**** DONE: GB-62 1/48 Spitfire Mk.Vb(1) - Spitfires

Ad: This forum contains affiliate links to products on Amazon and eBay. More information in Terms and rules

Thanks guys. More togetherness. Bondage not really needed but we were going uptown and occasionally things move if I leave them on their own for a while


I really want to get everything together before I head back to work so all I have to do is start spraying when I get home. I've started something new for nightshift. I used to take the bus in that would get me into camp as soon as the first nightshift started. As I would already be up for 12hrs, it would be another 13 before I got to bed so now I'm going into camp in the morning, sleeping all day and then starting. I began this last nightshift and what a difference. I hope to have the wings and innards glued in shortly
 
It's looking really good George
Must be nice to be able to swing to night shift that fast. No way I can suddenly decide to sleep during the day.
I never can sleep before the switch. I work a double shift going end so by the time I get home in the early am I'm so tired I go right to sleep and by "interior clock" had adjusted, more or less. Then I'm back on days a few days later and all screwed up. Any way you look at it, night work sucks!
 
Thanks all. Looking very Spitfire-like now


Ignore the rough edges, clean up tomorrow. It is my understanding that the forward and rear canopy "frames" were not painted, yes/no? The "?" mark arrow is Tamiya's attempt to reproduce the support bar between the bulk heads.....and they want it painted gold

 
The canopy frames must have had some form of colour if only bate metal as for the support spar, I believe this to have been the aluminium paint.

Like that sand colour.
 
IIRC the whole cockpit canopy frame was painted. Because the slide back hood was movable the scratches and peeling off happened often. The bar between the bulk heads was of the cockpit colour or just silver because it was an inner part of the fusealge structure but not of the frame. So it should be done inside and the one on the model cockpit glass should be sanded down. The silver ( aluminium ) colour at the frame seems to be at the back edge of the front windshield only Also it is omitted often there was a thin pipe with a line of the hood quick releasing/jettisoning system.





 
You're thinking of the blown Malcom hood which did not have the framing. The bar behind Frame 11 would be aluminum colour.

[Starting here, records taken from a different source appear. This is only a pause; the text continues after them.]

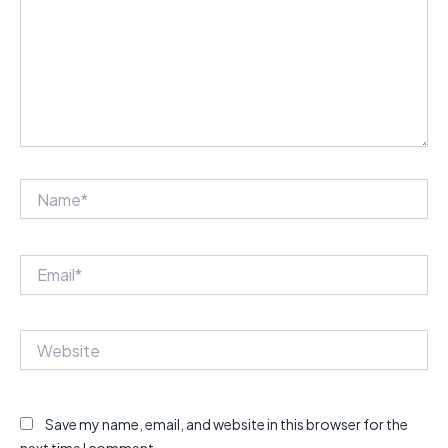
Name*
Email*
Website
Save my name, email, and website in this browser for the
next time I comment.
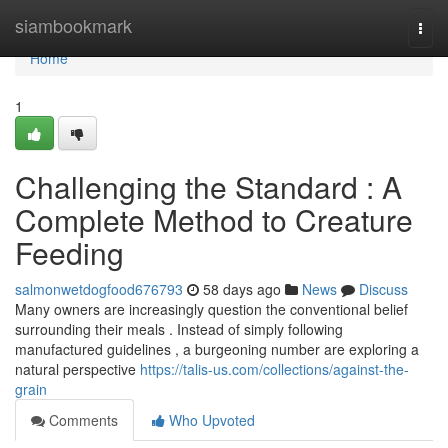
Home
siambookmark
Togg
navi
Home
1
Challenging the Standard : A
Complete Method to Creature
Feeding
salmonwetdogfood676793
58 days ago
News
Discuss
Many owners are increasingly question the conventional belief
surrounding their meals . Instead of simply following
manufactured guidelines , a burgeoning number are exploring a
natural perspective
https://talis-us.com/collections/against-the-
grain
Comments
Who Upvoted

Both the Spitfire bulged hood with the flat sides and the full bubble Malcolm Hood type one had the frame. And the frame was painted with the camo colours. The Malcolm type canopy without the frames was used for the P-51B/C Mustang.





the pic source: the net.
 
I was a zombie after switching shifts. Fortunately, no one noticed the difference.
I did a month of night shifts in Japan, finished work and went on the beer, as you do, with my colleague, it drew some strange looks from the other guests having their breakfast between 7.30 and 9 AM in our rather nice hotel, the late arrivals obviously thought we had been drinking all night.